Background: To assess the potential of radiomic features to quantify components of flowing blood to non-invasively predict moderate-to-severe anemia in non-contrast enhanced CT scans.
Methods: One hundred patients (median age, 69 years; range, 19–94 years) who received CT scans of the thoracolumbar spine and blood-testing for hemoglobin and hematocrit levels ± 24h between 08/2018 and 11/2019 were retrospectively included. Intraaortic blood was segmented using a spherical volume of interest with consecutive radiomic analysis. Feature selection was performed applying analysis of correlation and collinearity. The final feature set was obtained to differentiate moderate-to-severe anemia. Random forest machine learning was applied and predictive performance was assessed. A decision-tree was obtained to propose a cut-off value of CT Hounsfield units (HU).

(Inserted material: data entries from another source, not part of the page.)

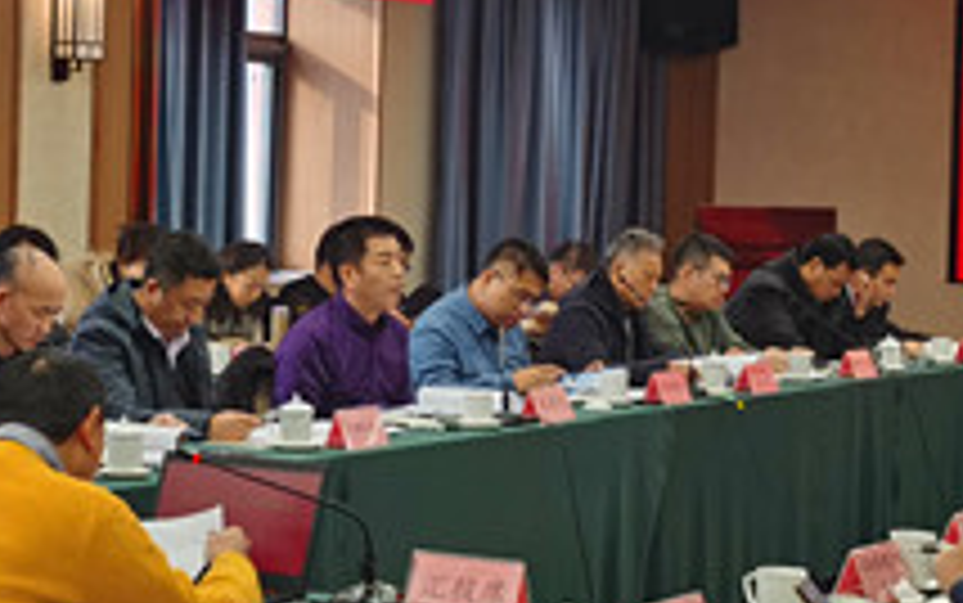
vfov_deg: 12.2
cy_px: 216
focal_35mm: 107
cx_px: 432
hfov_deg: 19.4
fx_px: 2810
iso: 50
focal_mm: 5.56
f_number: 1.6
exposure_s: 1/176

Results: High correlation with hemoglobin and hematocrit levels was shown for first-order radiomic features (p<0.001 to p=0.032). The top 3 features showed high correlation to hemoglobin values (p) and minimal collinearity (r) to the top ranked feature Median (p<0.001), Energy (p=0.002, r=0.387), Minimum (p=0.032, r=0.437). Median (p<0.001) and Minimum (p=0.003) differed in moderate-to-severe anemia compared to non-anemic state. Median yielded superiority to the combination of Median and Minimum (p(AUC)=0.015, p(precision)=0.017, p(accuracy)=0.612) in the predictive performance employing random forest analysis. A Median HU value ≤ 36.5 indicated moderate-to-severe anemia (accuracy=0.90, precision=0.80).
Conclusions: First-order radiomic features correlate with hemoglobin levels and may be feasible for the prediction of moderate-to-severe anemia. High dimensional radiomic features did not inherit the potential to augment the data in our exemplary use case of flowing blood component assessment.
Trial registration: Retrospectively registered.